= What you should do =
Restate the full set of records exactly, without adding or dropping a word.

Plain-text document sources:
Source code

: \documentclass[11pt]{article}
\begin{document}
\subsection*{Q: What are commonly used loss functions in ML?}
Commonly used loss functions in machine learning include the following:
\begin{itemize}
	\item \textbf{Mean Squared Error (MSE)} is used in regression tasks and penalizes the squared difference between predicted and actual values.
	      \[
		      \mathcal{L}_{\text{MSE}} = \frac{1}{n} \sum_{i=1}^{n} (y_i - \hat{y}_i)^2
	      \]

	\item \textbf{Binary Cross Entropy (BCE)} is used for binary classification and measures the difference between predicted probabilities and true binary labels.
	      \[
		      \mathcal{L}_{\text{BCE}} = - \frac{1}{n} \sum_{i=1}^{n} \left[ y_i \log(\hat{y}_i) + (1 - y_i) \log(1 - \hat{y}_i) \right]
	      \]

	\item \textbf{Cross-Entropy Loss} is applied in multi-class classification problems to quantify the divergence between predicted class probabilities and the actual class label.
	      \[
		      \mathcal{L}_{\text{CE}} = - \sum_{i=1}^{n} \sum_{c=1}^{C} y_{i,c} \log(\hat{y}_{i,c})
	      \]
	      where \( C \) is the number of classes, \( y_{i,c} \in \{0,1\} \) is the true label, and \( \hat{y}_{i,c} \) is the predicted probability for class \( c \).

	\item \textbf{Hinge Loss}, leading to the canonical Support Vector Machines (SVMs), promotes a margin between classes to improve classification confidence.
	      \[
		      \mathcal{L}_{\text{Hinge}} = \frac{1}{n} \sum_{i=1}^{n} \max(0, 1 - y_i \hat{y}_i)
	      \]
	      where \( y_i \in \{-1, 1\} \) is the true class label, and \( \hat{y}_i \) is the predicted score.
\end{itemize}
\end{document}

= Response to this exercise =
Source code

: \documentclass[11pt]{article}
\begin{document}
\subsection*{Q: What are commonly used loss functions in ML?}
Commonly used loss functions in machine learning include the following:
\begin{itemize}
	\item \textbf{Mean Squared Error (MSE)} is used in regression tasks and penalizes the squared difference between predicted and actual values.
	      \[
		      \mathcal{L}_{\text{MSE}} = \frac{1}{n} \sum_{i=1}^{n} (y_i - \hat{y}_i)^2
	      \]

	\item \textbf{Binary Cross Entropy (BCE)} is used for binary classification and measures the difference between predicted probabilities and true binary labels.
	      \[
		      \mathcal{L}_{\text{BCE}} = - \frac{1}{n} \sum_{i=1}^{n} \left[ y_i \log(\hat{y}_i) + (1 - y_i) \log(1 - \hat{y}_i) \right]
	      \]

	\item \textbf{Cross-Entropy Loss} is applied in multi-class classification problems to quantify the divergence between predicted class probabilities and the actual class label.
	      \[
		      \mathcal{L}_{\text{CE}} = - \sum_{i=1}^{n} \sum_{c=1}^{C} y_{i,c} \log(\hat{y}_{i,c})
	      \]
	      where \( C \) is the number of classes, \( y_{i,c} \in \{0,1\} \) is the true label, and \( \hat{y}_{i,c} \) is the predicted probability for class \( c \).

	\item \textbf{Hinge Loss}, leading to the canonical Support Vector Machines (SVMs), promotes a margin between classes to improve classification confidence.
	      \[
		      \mathcal{L}_{\text{Hinge}} = \frac{1}{n} \sum_{i=1}^{n} \max(0, 1 - y_i \hat{y}_i)
	      \]
	      where \( y_i \in \{-1, 1\} \) is the true class label, and \( \hat{y}_i \) is the predicted score.
\end{itemize}
\end{document}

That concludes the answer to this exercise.